Last year saw the largest iteration of Mobility Guardian ever, marking the first time it was focused on and conducted in the Indo-Pacific. Thousands of participants across millions of square miles of ocean and terrain validated previously identified gaps and explored new tactics, techniques, and procedures -- all within a realistic environment that forced joint participants to face the realities of contested logistics. Speaking during a September 2023 interview with Air and Space Forces Magazine about how the exercise was designed, Minihan said, “We just let the real world be the real world.”
The capstone event answered key questions: Can the Mobility Air Force proactively respond to the environment to shape it for unfair advantage? Can it overcome siloed missions and roles? And perhaps most fundamentally, can it explode into theater with the mass, tempo, and sustainment needed to enable the joint force to win?
The answers to these questions aren’t rhetorical. They played out during real-world events, and the remaining work to be done existed in a 10-line list of priorities AMC was tracking to build “irreversible momentum” toward the next iteration of the exercise and beyond.
Each effort reflected key lessons learned that broadly fit into four major categories: data, decisions, development and discipline. Getting to the right solutions for each item can require adjusting current procedures, leveraging existing technologies, or if needed, developing entirely new capabilities.
“The 10-line was the main effort at AMC since August 2023, ensuring that we put real effort behind changing lessons observed in Mobility Guardian to lessons learned,” said Brig Gen Corey Simmons, AMC Director of Strategy, Plans, Requirements, and Programs and the general officer mentor for several lines of effort. “It is amazing how much can get done when the entire staff gets behind specific and defined tasks and make the main thing the main thing.”
This is what the clock counted down to: taking the list from 10 to zero -- either by completion or by moving the initiative into a normal state of governance within the command staff.
One of the top priorities on the list was focusing on improving command relationships -- the interrelated responsibilities between commanders. As the MAF balances high global operational demand with future planning requirements, the ability to comfortably navigate relationships while supporting force generation models across the services at the speed of relevance is critical.
“I don’t think it’s asking too much that our Airmen know who they are working for and what their priorities are,” Minihan said.
Another major, and decidedly urgent priority is something the command is calling “25 by 25,” which is a goal to deliver robust connectivity capabilities to at least a quarter of the fleet by 2025 to kickstart connectivity ahead of the traditional budgeting cycle.
“Our force requires connectivity, survivability, and agility,” said Minihan in his Beyond the Manifesto.

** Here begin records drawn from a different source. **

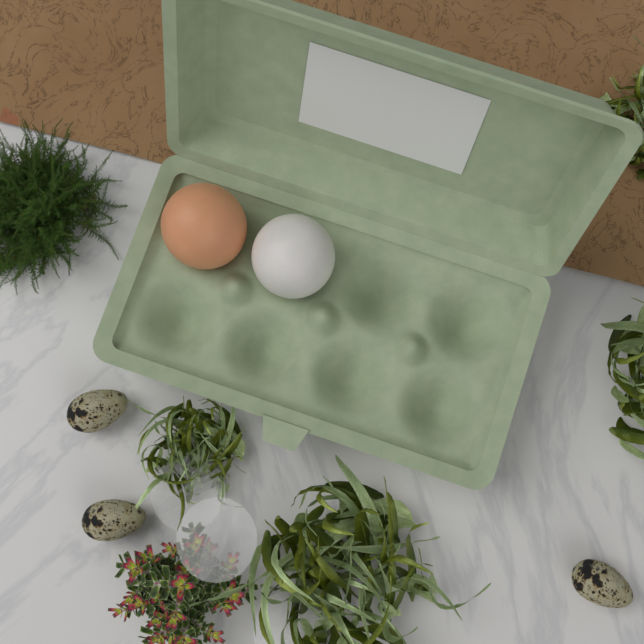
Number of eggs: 2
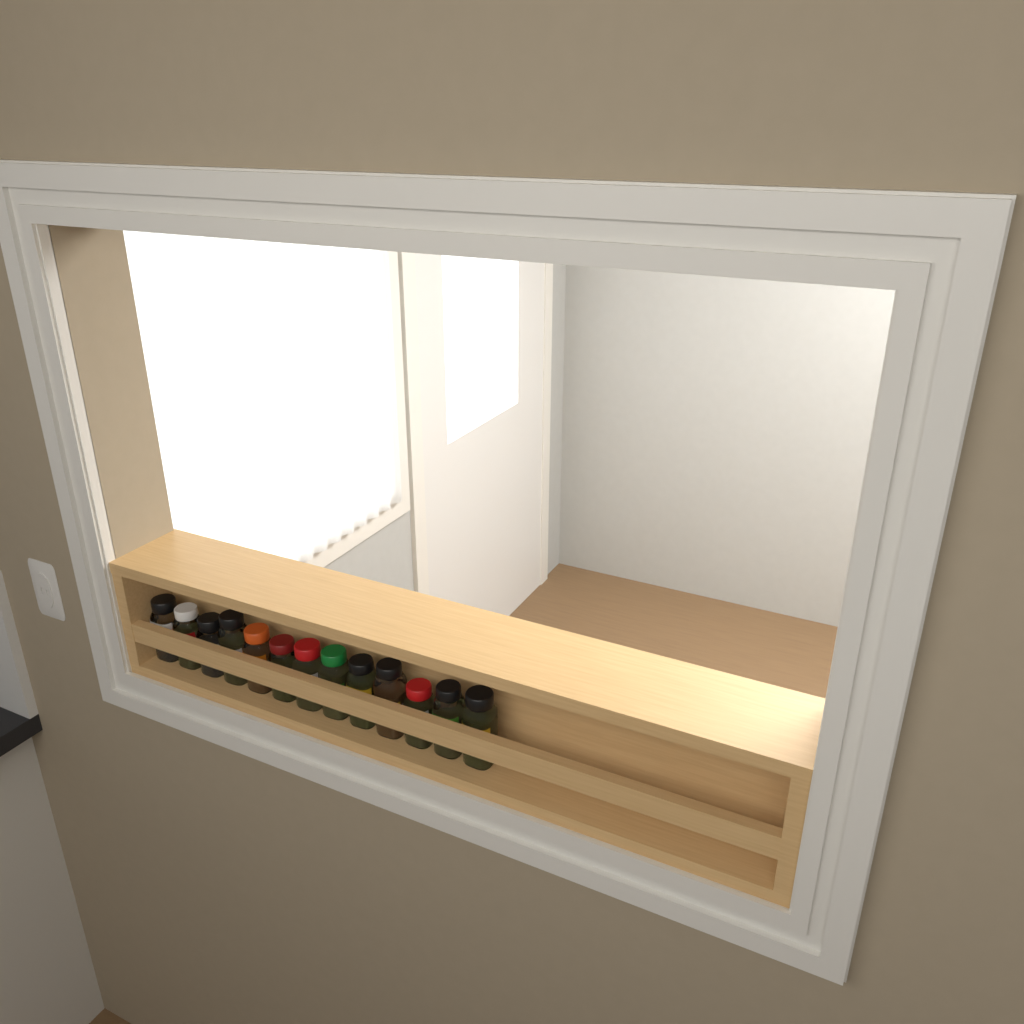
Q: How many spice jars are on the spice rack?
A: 13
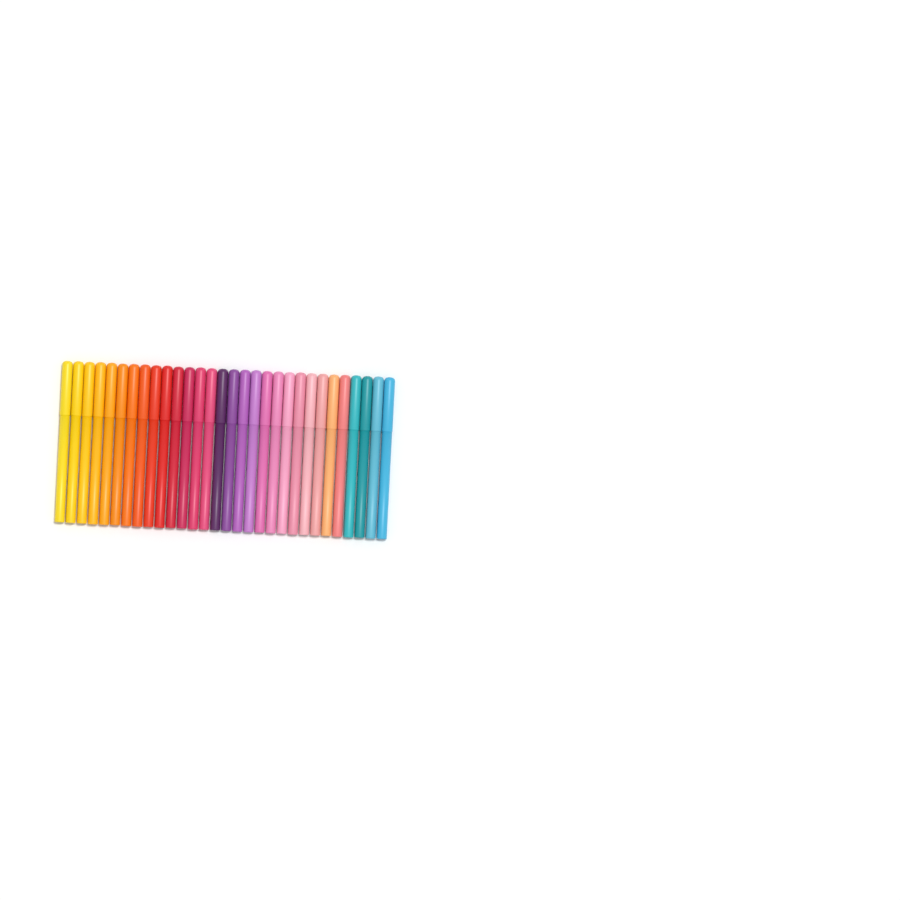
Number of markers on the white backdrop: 30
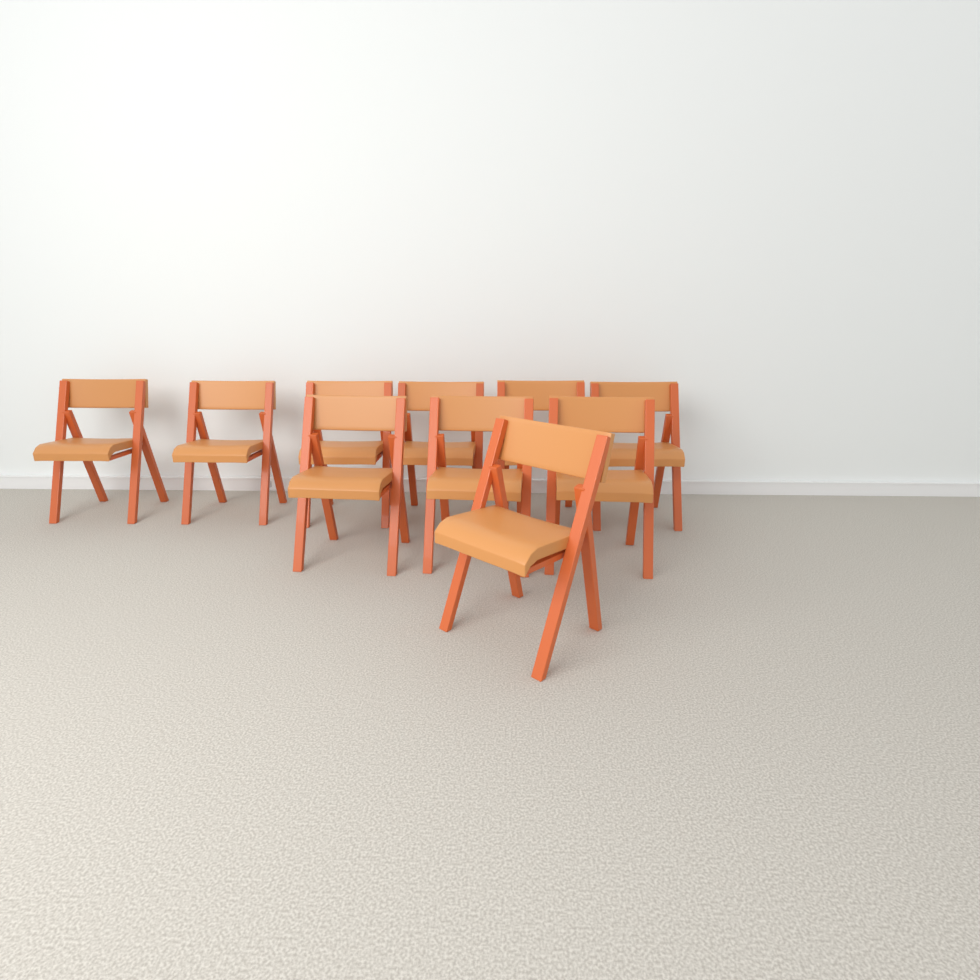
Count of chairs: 10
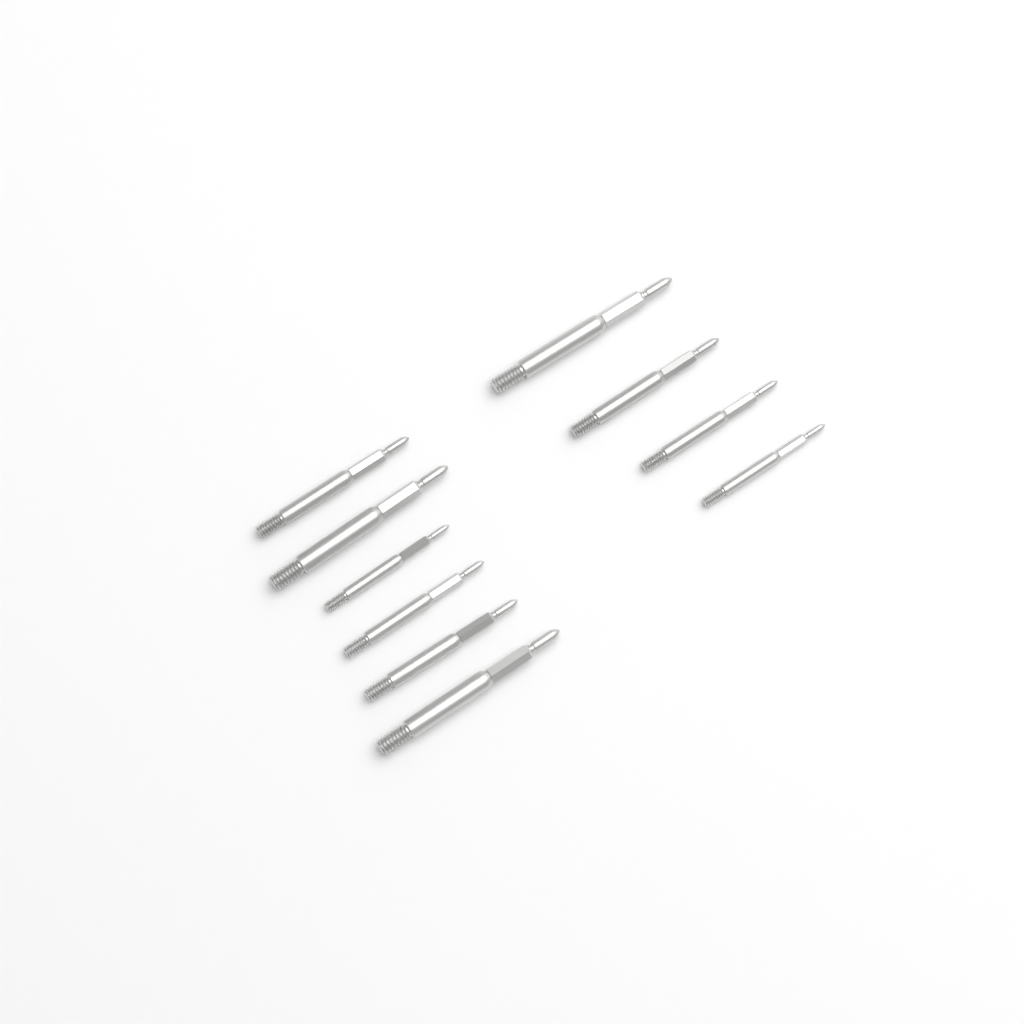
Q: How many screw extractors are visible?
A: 10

To his Headquarters staff he continued, “Close those gaps so that we can meet the tempo and mass of combat.”
As the clock approached zero, Mobility Airmen were crossing items off the list and translating lessons learned into real-world effects. They were getting what Minihan calls “sets and reps” with mission-type orders and leaning in on navigating command relationships to develop “trust between the cockpit and the headquarters.”
The recent iteration of Exercise Valiant Shield, another Indo-Pacific event, saw MAF participants demonstrate maximum endurance operations and specialized fueling operations that showcase versatility to maneuver the joint force.
“This is three years of effort with enormous joint equities at stake,” Minihan said prior to the clock expiring. “We are investing in culture, and when this countdown hits zero, we will have marked the next step on a long journey toward solidifying a warfighter’s mindset that leverages mobility and maneuver for lethality.”